Я подумала: «Он был и так наполовину искалеченным, а теперь еще и умом тронулся…»
А он все продолжает вопить, задыхаясь, закрыв голову руками:
«Поберегитесь! Спасайтесь! Они налетают со всех сторон! — Потом кричит мне: — Они около тебя! Укрывайся!» И сам вот так, стоя на коленях, неистово отбивается неведомо от кого.
Басел ругается. Я упрашиваю Слима:
«Не сходи с ума! Ничего нет! Ты что, не видишь? Пусто!»
А он во всю глотку:
«Укрывайтесь! Они вам выклюют глаза, выпустят всю кровь! Они сожрут вас заживо!»
Я кидаюсь к нему, хватаю за горло обеими руками. Сжимаю все сильнее, не даю ему пошевелиться. Говорю на ухо:
«Ну что ты, дурачок! Ведь у тебя глаза даже закрыты, а ты открой их! Посмотри вокруг! Где эти вóроны? Ну где?»
Он теперь не может кричать, только хрипит:
«Вон там! Там! Над головой! У тебя в волосах! И вон там! Они ждут, гады!»
«Да где? — спрашиваю. — Комара даже не слышно…»
Ничего не сделать с ним, его просто трясет от страха, он икает, дергается, задыхается — ну просто баран, которому режут горло.

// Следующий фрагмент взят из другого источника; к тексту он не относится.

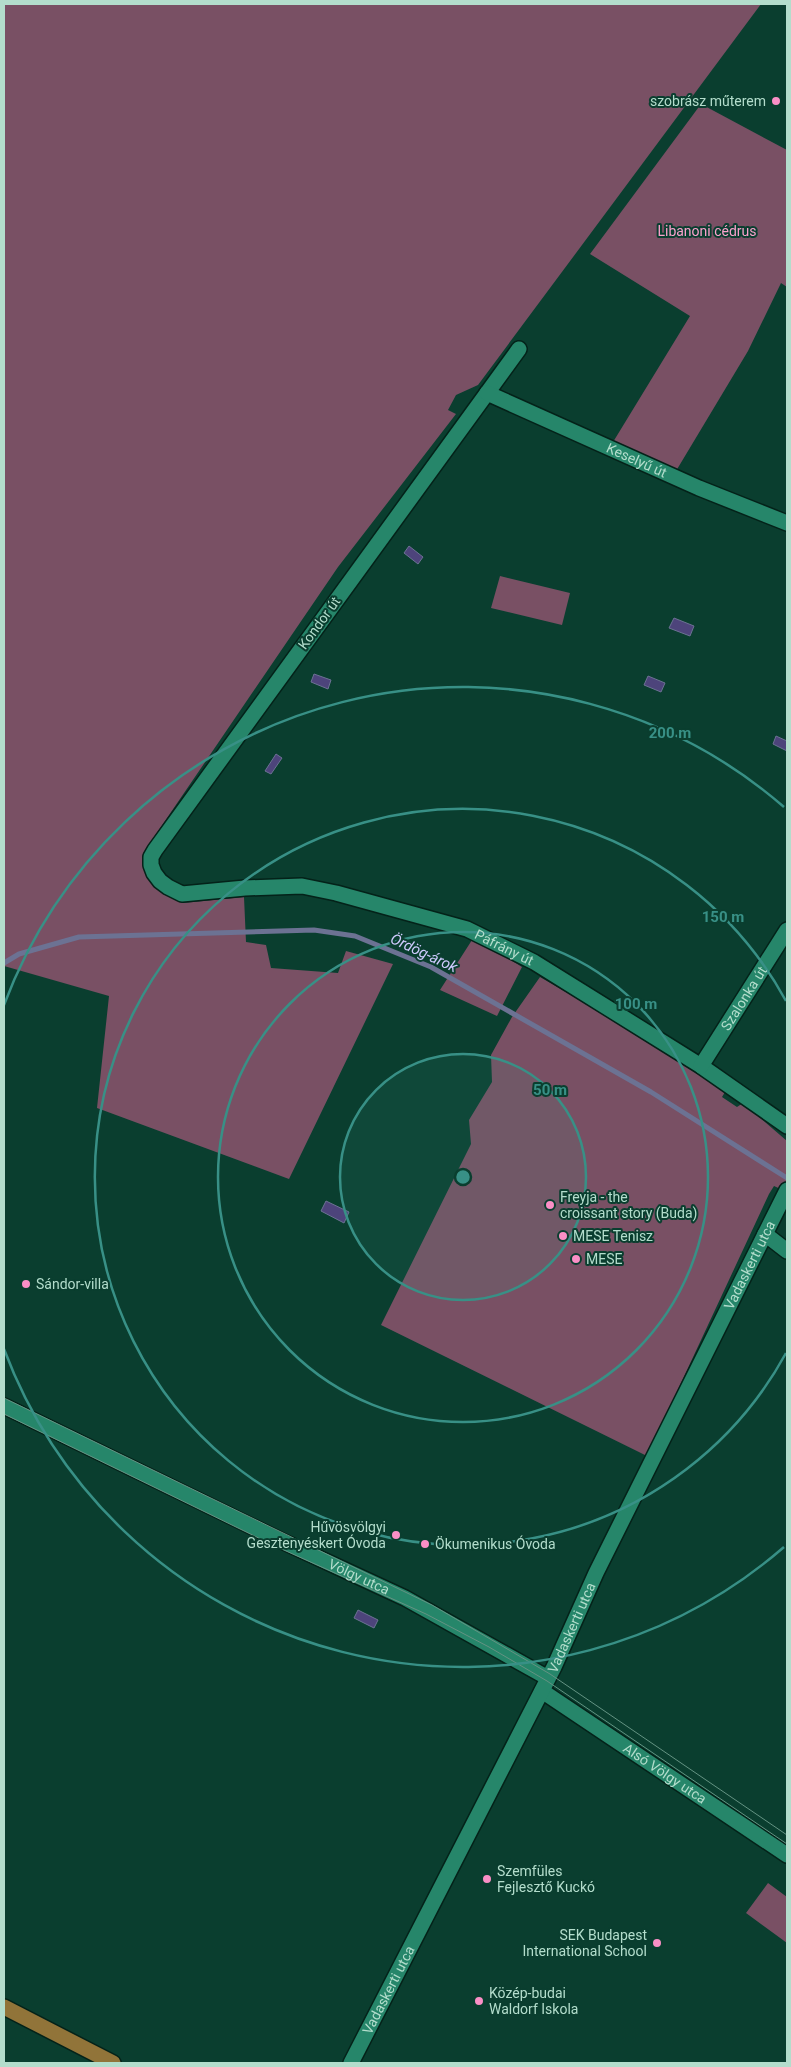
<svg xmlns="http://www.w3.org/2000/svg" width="791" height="2067" font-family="Roboto,sans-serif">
<rect width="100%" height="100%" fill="#0a3e2f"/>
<!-- green -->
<path fill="#795064" d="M 4,4 L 761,4 L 478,385 L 456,395 L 448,410 L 456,414 L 338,567 L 152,840 L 145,856 L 177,893 L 183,903 L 244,897 L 246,942 L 266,945 L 271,968 L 338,973 L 346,951 L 393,964 L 289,1179 L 97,1108 L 109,996 L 4,966 Z
M 701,104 L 787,150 L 787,287 L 781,283 L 748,351 L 673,476 L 610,447 L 690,316 L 590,254 Z
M 500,576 L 570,593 L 562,625 L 491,608 Z
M 472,940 L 495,950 L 522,967 L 497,1016 L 440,990 Z
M 540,977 L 675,1055 L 725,1092 L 722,1097 L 737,1107 L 743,1103 L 787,1141 L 787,1192 L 774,1186 L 769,1194 L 647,1456 L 381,1325 L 471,1144 L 469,1120 L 492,1082 L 491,1055 L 512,1017 Z
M 768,1883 L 787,1897 L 787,1943 L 746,1913 Z"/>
<!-- water -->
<path fill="#4d447b" stroke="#6c7293" d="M 409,546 L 423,557 L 418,564 L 404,553 Z
M 674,618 L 694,626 L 690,636 L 669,628 Z
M 314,674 L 331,680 L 328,689 L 311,682 Z
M 648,676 L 665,683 L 661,692 L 644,685 Z
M 776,736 L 787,741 L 787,751 L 773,744 Z
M 276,754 L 282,758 L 271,774 L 265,771 Z
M 326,1201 L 349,1212 L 344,1223 L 321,1211 Z
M 358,1610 L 378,1620 L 374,1628 L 354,1618 Z"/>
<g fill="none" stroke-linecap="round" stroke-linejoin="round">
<!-- stream -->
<path stroke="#6c7293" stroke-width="5" d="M 4,963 L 19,954 L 79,937 L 314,930 L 355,936 L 431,967 L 651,1092 L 787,1178"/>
<defs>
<g id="minor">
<path id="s1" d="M 519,349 L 155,850 L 151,857 L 151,865 L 154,873 L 160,881 L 168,887 L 182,894 L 245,888 L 302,886 L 336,893 L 467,929 L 534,962 L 701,1066 L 787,1126"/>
<path id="s2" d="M 487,393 L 699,488 L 787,523"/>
<path id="s3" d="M 701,1066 L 787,930"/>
<path d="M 765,1234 L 787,1251"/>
<path id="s4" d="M 4,1406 L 284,1542 L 405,1598 L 548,1678"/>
<path id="s5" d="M 542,1691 L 787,1855"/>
<path id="s6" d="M 351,2063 L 554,1667 L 596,1573 L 787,1190"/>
</g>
<path id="major" d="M 4,2007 L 113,2063"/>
</defs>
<!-- minor casing -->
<use href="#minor" stroke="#042219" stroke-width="18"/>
<!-- major casing -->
<use href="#major" stroke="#042219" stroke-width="18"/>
<!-- minor -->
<use href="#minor" stroke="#26866a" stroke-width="15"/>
<!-- major -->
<use href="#major" stroke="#917439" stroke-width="15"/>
<!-- tram -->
<path stroke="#649383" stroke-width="1" d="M 4,1398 L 432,1605 L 550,1674 L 787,1835
M 4,1414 L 275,1546 L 426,1614 L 489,1647 L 547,1681 L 787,1844"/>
</g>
<!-- distance rings -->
<circle cx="463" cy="1177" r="123" fill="#389086" fill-opacity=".12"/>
<g fill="none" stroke="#389086" stroke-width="2.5">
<circle cx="463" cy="1177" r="123"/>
<circle cx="463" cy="1177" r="245"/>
<path d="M786 1353A368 368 0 1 1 786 1001"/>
<path d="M784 1547A490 490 0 0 1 4 1349M4 1005A490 490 0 0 1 784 807"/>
</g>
<!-- markers -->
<g fill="#fa8fc6" stroke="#0a3e2f" stroke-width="2">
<circle cx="776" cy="101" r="5"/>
<circle cx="550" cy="1205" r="5"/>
<circle cx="563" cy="1236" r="5"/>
<circle cx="576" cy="1259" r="5"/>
<circle cx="26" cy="1284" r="5"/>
<circle cx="396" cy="1535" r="5"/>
<circle cx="425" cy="1544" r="5"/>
<circle cx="487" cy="1879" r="5"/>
<circle cx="657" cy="1943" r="5"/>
<circle cx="479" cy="2001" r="5"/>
</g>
<g text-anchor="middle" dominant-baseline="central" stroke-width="4" stroke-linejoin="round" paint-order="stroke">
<!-- poi labels -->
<g font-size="14" fill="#b3ddcc" stroke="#0a3e2f" text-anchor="start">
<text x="766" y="101" text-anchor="end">szobrász műterem</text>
<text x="560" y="1197">Freyja - the<tspan x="560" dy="16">croissant story (Buda)</tspan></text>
<text x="573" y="1236">MESE Tenisz</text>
<text x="586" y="1259">MESE</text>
<text x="36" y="1284">Sándor-villa</text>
<text x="386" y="1527" text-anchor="end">Hűvösvölgyi<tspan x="386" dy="16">Gesztenyéskert Óvoda</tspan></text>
<text x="435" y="1544">Ökumenikus Óvoda</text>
<text x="497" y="1871">Szemfüles<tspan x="497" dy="16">Fejlesztő Kuckó</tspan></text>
<text x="647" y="1935" text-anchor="end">SEK Budapest<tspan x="647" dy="16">International School</tspan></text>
<text x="489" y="1993">Közép-budai<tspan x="489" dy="16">Waldorf Iskola</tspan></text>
</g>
<!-- park labels -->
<g font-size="14" fill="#fba1cd" stroke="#0a3e2f">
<text x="707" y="231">Libanoni cédrus</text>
</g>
<!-- street labels -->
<g font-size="14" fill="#b3ddcc" stroke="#0a3e2f">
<text stroke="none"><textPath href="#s2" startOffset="164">Keselyű út</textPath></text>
<text transform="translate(319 623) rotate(-54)">Kondor út</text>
<text stroke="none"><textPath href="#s1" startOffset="1012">Páfrány út</textPath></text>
<text stroke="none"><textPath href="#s3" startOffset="80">Szalonka út</textPath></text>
<text stroke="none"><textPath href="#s6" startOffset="892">Vadaskerti utca</textPath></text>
<text stroke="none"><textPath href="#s4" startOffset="394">Völgy utca</textPath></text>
<text stroke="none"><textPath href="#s6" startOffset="488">Vadaskerti utca</textPath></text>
<text stroke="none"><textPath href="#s5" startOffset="148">Alsó Völgy utca</textPath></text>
<text stroke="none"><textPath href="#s6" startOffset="82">Vadaskerti utca</textPath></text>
</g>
<!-- water labels -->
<g font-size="15" font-style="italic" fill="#cecafd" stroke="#0a3e2f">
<text transform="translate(424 953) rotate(25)">Ördög-árok</text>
</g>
</g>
<circle cx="463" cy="1177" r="8" fill="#389086" stroke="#0a3e2f" stroke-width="2.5"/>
<g font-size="15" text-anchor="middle" font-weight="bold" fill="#389086" stroke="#0a3e2f" stroke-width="4" stroke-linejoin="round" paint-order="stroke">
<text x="670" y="738">200 m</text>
<text x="723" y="922">150 m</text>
<text x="636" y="1009">100 m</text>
<text x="550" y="1095">50 m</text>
</g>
<!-- border -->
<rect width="791" height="2067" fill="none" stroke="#b3ddcc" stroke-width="10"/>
</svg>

«Послушай, как — ааа! — как они пищат! Они нас — ааа! — живыми — ааа! — отсюда не выпустят!»
Не отпуская его, я смотрю на Немиша и Басела. Говорю:
«Он пропал».
А Слим все еще лепечет чего-то:
«Арфия! — ааа! — подойди сюда! Прошу… защити меня… будь добра…»
«Его больше нельзя тащить с собой, — говорю я Баселу и Немишу. — С таким грузом на руках нам отсюда никогда не выбраться».